_Problems to work on_.
[1] Answer these questions using the passage on Thailand's fishing industry.
(a) When did the European Union start issuing Thailand a "yellow" card warning?
(b) What were the values of Thai seafood exports in 2013 and 2017?
(c) Which convention did the Thai government announce its intention to ratify?
[2] List every year named in the passage on Thailand's fishing industry.
[3] From the passage on Thailand's fishing industry, output the part that opens with the words containing "Similarly, starting in" and closes with "in July 2018.".

Similarly, starting in April 2015, the European Union (EU) issued Thailand a "yellow" card warning for illegal, unreported and unregulated (IUU) fishing, putting pressure on Thailand to clean up the industry or risk subjecting Thai fishery products to trade sanctions. Thailand has not been let off the hook as the issue of forced labour remained high on the agenda during the EU delegation's recent trip to Samut Sakhon province, the central hub of Thai fishing industries, in July 2018.

Such criticisms no doubt created adverse impacts on Thai seafood exports, which dropped from US$7 billion in 2013 to US$5.8 billion in 2017. Moreover, reports on labour rights abuses further discourage both Thai and migrant workers from working in the industry. As a result, a severe labour shortage is imminent despite the talks with migrant labour-sending countries in August this year. Thailand has not succeeded in fully securing additional labour to fill this gap. To solve the problems of human trafficking and labour shortages, the Thai government has publicised numerous steps to reverse the situation, thus attempting to make fishing employment appear more attractive to prospective migrants. In its most recent initiative, the Thai government announced its intention to ratify the International Labour Organisation Convention No.188 (Work in Fishing Convention, 2007), which was originally pledged for June 2018.

_Provided material_.
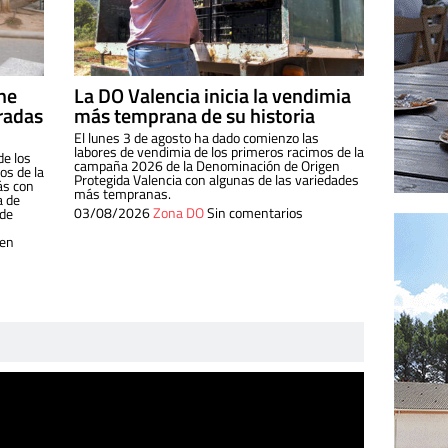
ine
La DO Valencia inicia la vendimia
radas
más temprana de su historia
El lunes 3 de agosto ha dado comienzo las
labores de vendimia de los primeros racimos de la
de los
campaña 2026 de la Denominación de Origen
s de la
Protegida Valencia con algunas de las variedades
ás con
más tempranas.
a de
03/08/2026
Zona DO
Sin comentarios
 de
 en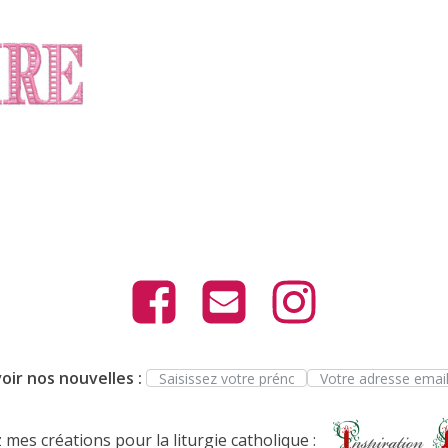
oir nos nouvelles :
mes créations pour la liturgie catholique :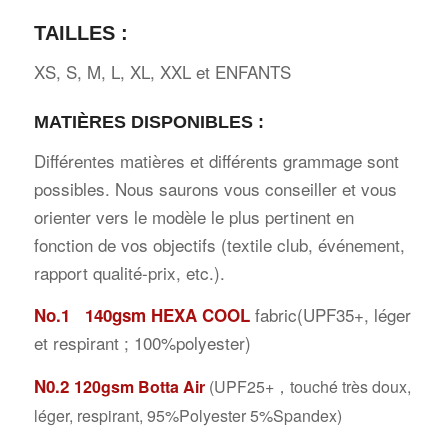
TAILLES :
XS, S, M, L, XL, XXL et ENFANTS
MATIÈRES
DISPONIBLES :
Différentes matières et différents grammage sont
possibles. Nous saurons vous conseiller et vous
orienter vers le modèle le plus pertinent en
fonction de vos objectifs (textile club, événement,
rapport qualité-prix, etc.).
fabric(UPF35+, léger
No.1 140gsm HEXA COOL
et respirant ; 100%polyester)
N0.2
120gsm Botta Air
(UPF25+，touché très doux,
léger, respirant, 95%Polyester 5%Spandex)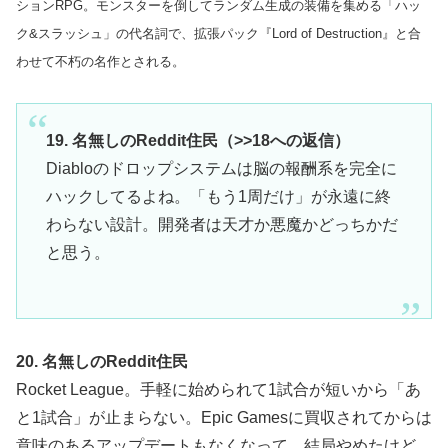
ションRPG。モンスターを倒してランダム生成の装備を集める「ハッ
ク&スラッシュ」の代名詞で、拡張パック『Lord of Destruction』と合
わせて不朽の名作とされる。
19. 名無しのReddit住民（>>18への返信）
Diabloのドロップシステムは脳の報酬系を完全に
ハックしてるよね。「もう1周だけ」が永遠に終
わらない設計。開発者は天才か悪魔かどっちかだ
と思う。
20. 名無しのReddit住民
Rocket League。手軽に始められて1試合が短いから「あ
と1試合」が止まらない。Epic Gamesに買収されてからは
意味のあるアップデートもなくなって、結局やめたけど。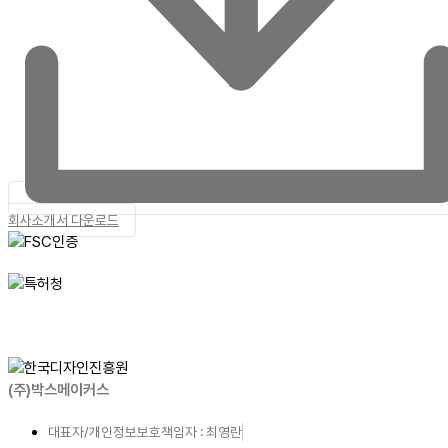
회사소개서 다운로드
(주)박스메이커스
대표자/개인정보보호책임자 : 최영란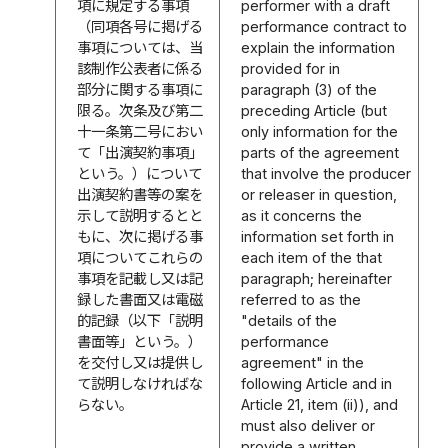
項に規定する事項
performer with a draft
（同項各号に掲げる
performance contract to
事項については、当
explain the information
該制作公表者に係る
provided for in
部分に関する事項に
paragraph (3) of the
限る。次条及び第二
preceding Article (but
十一条第二号におい
only information for the
て「出演契約事項」
parts of the agreement
という。）について
that involve the producer
出演契約書等の案を
or releaser in question,
示して説明するとと
as it concerns the
もに、次に掲げる事
information set forth in
項についてこれらの
each item of the that
事項を記載し又は記
paragraph; hereinafter
録した書面又は電磁
referred to as the
的記録（以下「説明
"details of the
書面等」という。）
performance
を交付し又は提供し
agreement" in the
て説明しなければな
following Article and in
らない。
Article 21, item (ii)), and
must also deliver or
provide a written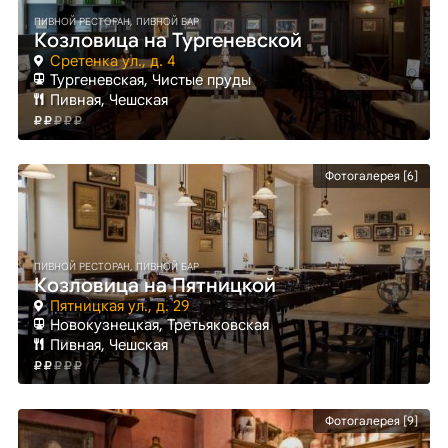
ПИВНОЙ РЕСТОРАН, ПИВНОЙ БАР
Козловица на Тургеневской
Сретенка ул., д. 4
Тургеневская
, Чистые пруды
Пивная, Чешская
Фотогалерея [6]
ПИВНОЙ РЕСТОРАН, ПИВНОЙ БАР
Козловица на Пятницкой
Пятницкая ул., д. 29
Новокузнецкая
, Третьяковская
Пивная, Чешская
Фотогалерея [9]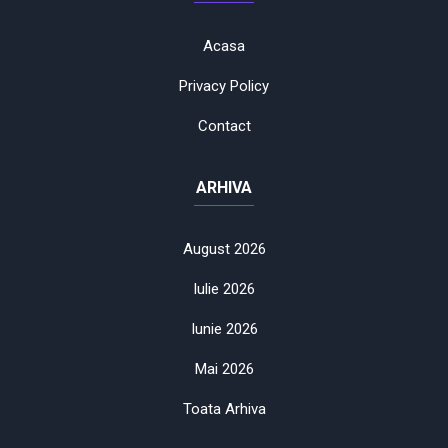
Acasa
Privacy Policy
Contact
ARHIVA
August 2026
Iulie 2026
Iunie 2026
Mai 2026
Toata Arhiva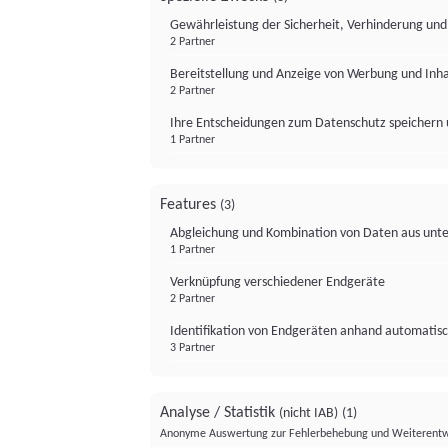
Gewährleistung der Sicherheit, Verhinderung un
2 Partner
Bereitstellung und Anzeige von Werbung und Inh
2 Partner
Ihre Entscheidungen zum Datenschutz speichern 
1 Partner
Features
(3)
Abgleichung und Kombination von Daten aus unte
1 Partner
Verknüpfung verschiedener Endgeräte
2 Partner
Identifikation von Endgeräten anhand automatisc
3 Partner
Analyse / Statistik
(nicht IAB)
(1)
Anonyme Auswertung zur Fehlerbehebung und Weiterentw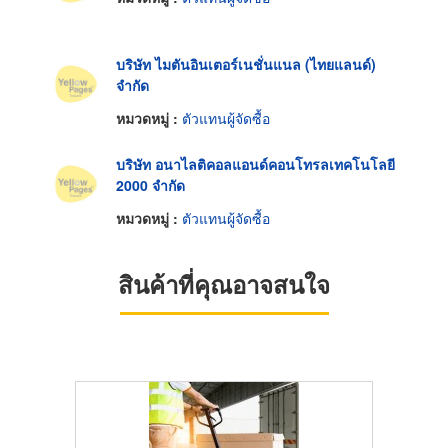
บริษัท ไมตันอินเตอร์เนชั่นแนล (ไทยแลนด์)
จำกัด
หมวดหมู่ :
ตัวแทนผู้จัดซื้อ
บริษัท อนาไลติคอลแอนด์คอนโทรลเทคโนโลยี
2000 จำกัด
หมวดหมู่ :
ตัวแทนผู้จัดซื้อ
สินค้าที่คุณอาจสนใจ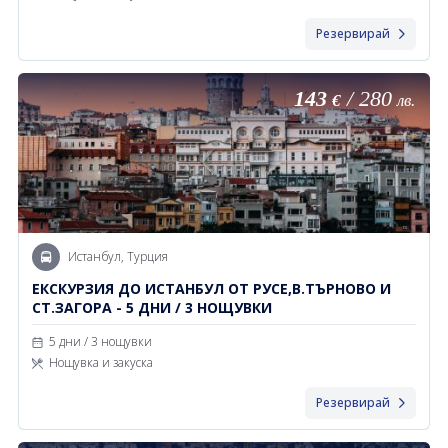
Резервирай
143
/
280
€
лв.
Истанбул, Турция
ЕКСКУРЗИЯ ДО ИСТАНБУЛ ОТ РУСЕ,В.ТЪРНОВО И
СТ.ЗАГОРА - 5 ДНИ / 3 НОЩУВКИ
5 дни / 3 нощувки
Нощувка и закуска
Резервирай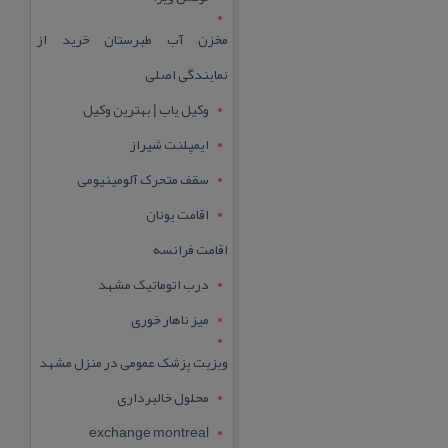
مخزن آب طبرستان خرید از
نمایندگی اصلی
وکیل یاب | بهترین وکیل
ایمپلنت شیراز
سقف متحرک آلومینیومی
اقامت یونان
اقامت فرانسه
درب اتوماتیک مشهد
میز ناهار خوری
ویزیت پزشک عمومی در منزل مشهد
محلول خالبرداری
exchange montreal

_Task responses_.
[1]
(a) Starting in April 2015.
(b) US$7 billion in 2013 and US$5.8 billion in 2017.
(c) The International Labour Organisation Convention No.188 (Work in Fishing Convention, 2007).

[2] 2007, 2013, 2015, 2017, 2018

[3]
Similarly, starting in April 2015, the European Union (EU) issued Thailand a "yellow" card warning for illegal, unreported and unregulated (IUU) fishing, putting pressure on Thailand to clean up the industry or risk subjecting Thai fishery products to trade sanctions. Thailand has not been let off the hook as the issue of forced labour remained high on the agenda during the EU delegation's recent trip to Samut Sakhon province, the central hub of Thai fishing industries, in July 2018.